Put the material from its start through the line containing "color balance: lift", both ends included, into a Markdown table with the columns Number and Record line, omitting blank lines.

[Records from a dataset]
● ● ● ●

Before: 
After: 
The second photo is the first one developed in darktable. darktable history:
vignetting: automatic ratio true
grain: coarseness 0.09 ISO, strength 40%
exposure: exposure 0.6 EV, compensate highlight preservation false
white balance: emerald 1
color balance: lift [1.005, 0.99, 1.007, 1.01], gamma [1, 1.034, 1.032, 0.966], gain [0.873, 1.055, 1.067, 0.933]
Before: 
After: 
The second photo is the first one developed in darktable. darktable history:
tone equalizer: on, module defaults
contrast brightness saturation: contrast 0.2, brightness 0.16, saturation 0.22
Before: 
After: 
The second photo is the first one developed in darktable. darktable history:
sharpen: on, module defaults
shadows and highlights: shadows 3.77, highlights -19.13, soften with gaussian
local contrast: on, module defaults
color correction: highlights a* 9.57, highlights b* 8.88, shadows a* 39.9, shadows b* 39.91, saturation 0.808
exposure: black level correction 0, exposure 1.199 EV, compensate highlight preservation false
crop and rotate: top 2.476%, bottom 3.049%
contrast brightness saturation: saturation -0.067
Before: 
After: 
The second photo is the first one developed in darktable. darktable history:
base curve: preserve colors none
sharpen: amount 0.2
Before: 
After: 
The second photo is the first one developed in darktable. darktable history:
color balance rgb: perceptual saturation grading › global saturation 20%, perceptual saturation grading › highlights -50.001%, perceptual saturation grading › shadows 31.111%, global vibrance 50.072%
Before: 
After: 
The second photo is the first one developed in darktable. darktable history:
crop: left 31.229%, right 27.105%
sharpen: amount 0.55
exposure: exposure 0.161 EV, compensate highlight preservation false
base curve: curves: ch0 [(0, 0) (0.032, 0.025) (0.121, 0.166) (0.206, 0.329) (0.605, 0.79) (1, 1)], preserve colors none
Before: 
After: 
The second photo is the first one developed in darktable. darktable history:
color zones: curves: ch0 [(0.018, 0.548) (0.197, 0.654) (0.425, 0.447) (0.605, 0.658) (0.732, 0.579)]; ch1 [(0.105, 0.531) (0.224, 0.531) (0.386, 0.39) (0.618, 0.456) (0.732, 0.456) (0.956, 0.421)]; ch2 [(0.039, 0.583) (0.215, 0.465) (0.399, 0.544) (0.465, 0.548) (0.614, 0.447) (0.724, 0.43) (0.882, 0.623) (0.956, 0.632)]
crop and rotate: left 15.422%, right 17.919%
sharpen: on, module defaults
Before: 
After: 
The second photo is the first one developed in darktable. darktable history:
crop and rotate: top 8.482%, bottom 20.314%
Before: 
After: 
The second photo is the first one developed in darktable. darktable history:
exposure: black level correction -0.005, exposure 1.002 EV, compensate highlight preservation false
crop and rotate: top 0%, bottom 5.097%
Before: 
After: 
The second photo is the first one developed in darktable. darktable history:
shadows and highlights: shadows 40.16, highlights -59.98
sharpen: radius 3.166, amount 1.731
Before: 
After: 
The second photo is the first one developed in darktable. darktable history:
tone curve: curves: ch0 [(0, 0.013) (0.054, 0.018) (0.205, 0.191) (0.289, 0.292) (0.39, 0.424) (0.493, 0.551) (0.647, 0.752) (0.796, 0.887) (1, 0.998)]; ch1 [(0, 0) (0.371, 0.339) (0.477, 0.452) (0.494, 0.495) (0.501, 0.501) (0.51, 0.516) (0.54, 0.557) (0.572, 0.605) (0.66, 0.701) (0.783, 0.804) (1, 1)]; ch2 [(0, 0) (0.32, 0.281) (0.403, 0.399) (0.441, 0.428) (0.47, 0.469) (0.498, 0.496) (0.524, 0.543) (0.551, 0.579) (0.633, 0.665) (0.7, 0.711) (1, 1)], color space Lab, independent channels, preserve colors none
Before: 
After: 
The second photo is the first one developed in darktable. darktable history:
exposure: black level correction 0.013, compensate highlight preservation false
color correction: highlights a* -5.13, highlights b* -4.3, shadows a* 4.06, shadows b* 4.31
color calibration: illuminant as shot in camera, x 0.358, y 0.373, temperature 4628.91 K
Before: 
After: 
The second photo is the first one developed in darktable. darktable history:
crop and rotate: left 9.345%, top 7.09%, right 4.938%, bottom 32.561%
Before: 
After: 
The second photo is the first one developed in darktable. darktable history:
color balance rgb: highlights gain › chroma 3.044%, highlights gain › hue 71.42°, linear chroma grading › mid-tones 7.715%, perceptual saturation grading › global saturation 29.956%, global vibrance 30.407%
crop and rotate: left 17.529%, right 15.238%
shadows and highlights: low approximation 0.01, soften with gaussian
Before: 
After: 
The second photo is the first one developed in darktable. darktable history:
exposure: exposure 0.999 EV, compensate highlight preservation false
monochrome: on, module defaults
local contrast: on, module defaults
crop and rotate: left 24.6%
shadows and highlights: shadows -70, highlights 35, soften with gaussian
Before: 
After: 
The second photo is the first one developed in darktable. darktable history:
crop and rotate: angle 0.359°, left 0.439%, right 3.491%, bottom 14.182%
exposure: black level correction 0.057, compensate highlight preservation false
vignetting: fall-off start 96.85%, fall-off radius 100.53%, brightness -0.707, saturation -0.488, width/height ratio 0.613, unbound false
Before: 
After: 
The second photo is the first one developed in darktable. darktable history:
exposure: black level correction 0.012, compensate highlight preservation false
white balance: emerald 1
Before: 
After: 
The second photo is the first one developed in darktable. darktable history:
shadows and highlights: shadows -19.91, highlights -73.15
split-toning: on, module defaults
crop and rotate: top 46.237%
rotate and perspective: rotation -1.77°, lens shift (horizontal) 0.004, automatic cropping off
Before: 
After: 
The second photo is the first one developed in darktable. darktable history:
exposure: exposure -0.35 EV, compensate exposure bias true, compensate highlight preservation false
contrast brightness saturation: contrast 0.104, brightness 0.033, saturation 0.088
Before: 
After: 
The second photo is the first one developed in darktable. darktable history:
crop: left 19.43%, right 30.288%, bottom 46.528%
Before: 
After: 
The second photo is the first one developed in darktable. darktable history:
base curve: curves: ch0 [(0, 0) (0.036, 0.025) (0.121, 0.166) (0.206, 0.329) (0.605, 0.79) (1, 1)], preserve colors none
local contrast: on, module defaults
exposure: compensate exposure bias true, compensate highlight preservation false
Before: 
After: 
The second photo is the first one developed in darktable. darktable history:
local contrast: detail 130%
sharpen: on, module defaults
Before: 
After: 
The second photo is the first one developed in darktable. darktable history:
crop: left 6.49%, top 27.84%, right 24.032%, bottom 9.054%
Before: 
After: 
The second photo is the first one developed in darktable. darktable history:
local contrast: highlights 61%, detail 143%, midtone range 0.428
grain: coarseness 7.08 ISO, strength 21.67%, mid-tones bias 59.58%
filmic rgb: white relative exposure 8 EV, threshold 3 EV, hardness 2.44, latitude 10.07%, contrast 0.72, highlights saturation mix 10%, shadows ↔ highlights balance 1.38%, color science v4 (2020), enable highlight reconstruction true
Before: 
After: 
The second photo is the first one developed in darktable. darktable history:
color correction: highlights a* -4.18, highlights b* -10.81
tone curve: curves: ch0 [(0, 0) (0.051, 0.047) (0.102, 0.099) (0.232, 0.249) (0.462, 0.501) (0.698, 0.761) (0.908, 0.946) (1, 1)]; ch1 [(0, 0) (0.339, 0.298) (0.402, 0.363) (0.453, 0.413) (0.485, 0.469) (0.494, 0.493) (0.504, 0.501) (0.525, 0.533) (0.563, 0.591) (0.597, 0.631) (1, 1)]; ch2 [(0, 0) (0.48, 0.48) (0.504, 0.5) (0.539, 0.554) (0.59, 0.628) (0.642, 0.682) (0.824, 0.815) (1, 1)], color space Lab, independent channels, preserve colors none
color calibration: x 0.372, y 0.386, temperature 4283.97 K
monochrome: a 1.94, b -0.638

● ● ● ●

RESPONSE>
| Number | Record line |
|---|---|
| 1 | Before:  |
| 2 | After:  |
| 3 | The second photo is the first one developed in darktable. darktable history: |
| 4 | vignetting: automatic ratio true |
| 5 | grain: coarseness 0.09 ISO, strength 40% |
| 6 | exposure: exposure 0.6 EV, compensate highlight preservation false |
| 7 | white balance: emerald 1 |
| 8 | color balance: lift [1.005, 0.99, 1.007, 1.01], gamma [1, 1.034, 1.032, 0.966], gain [0.873, 1.055, 1.067, 0.933] |